Iterate over the report files, reading each in turn and writing each of the resulting dataframes into separate text files, split on superkingdom.

In [34]:
for file in files:
    fn=basename(file)
    sample=samples[fn.split('.')[0]]
    results=read_file(file)
    for result in results.keys():
        df=results[result]
        bact_df=df[df['Superkingdom']=='Bacteria']
        fun_df=df[df['Superkingdom']=='Eukaryota']
        arch_df=df[df['Superkingdom']=='Archaea']
        
        bact_fn='parsed_outputs/{}_{}_{}.txt'.format(sample,'bacteria',result.lower())

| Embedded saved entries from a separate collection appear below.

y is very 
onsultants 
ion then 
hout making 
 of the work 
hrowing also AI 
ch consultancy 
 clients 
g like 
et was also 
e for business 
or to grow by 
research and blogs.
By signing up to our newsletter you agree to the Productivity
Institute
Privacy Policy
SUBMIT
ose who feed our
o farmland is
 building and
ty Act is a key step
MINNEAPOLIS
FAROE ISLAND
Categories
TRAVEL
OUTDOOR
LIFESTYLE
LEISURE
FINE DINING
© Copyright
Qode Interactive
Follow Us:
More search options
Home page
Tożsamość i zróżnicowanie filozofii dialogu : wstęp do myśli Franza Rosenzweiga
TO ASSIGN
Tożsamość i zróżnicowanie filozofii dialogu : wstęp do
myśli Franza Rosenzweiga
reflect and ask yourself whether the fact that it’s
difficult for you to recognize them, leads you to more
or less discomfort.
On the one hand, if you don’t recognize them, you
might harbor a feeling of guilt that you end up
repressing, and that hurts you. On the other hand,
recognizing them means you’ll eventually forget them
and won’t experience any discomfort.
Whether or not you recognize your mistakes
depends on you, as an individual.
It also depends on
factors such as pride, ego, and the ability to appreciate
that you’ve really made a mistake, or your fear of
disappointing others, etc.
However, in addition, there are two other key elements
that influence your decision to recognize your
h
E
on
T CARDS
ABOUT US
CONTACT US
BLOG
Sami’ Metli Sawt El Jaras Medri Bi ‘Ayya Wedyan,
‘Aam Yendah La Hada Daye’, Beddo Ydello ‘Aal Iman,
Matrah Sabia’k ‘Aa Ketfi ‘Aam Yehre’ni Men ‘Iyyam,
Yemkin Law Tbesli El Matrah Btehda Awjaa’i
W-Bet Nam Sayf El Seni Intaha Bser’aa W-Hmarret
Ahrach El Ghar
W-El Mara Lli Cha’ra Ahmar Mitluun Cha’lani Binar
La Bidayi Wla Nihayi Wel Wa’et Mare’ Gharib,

        fun_fn='parsed_outputs/{}_{}_{}.txt'.format(sample,'fungi',result.lower())
        arch_fn='parsed_outputs/{}_{}_{}.txt'.format(sample,'archaea',result.lower())
        
        bact_df.to_csv(bact_fn,sep='\t',index=False)
        fun_df.to_csv(fun_fn,sep='\t',index=False)
        arch_df.to_csv(arch_fn,sep='\t',index=False)
        

Plots of the results are produced using the `kraken_plots.Rmd` R markdown document.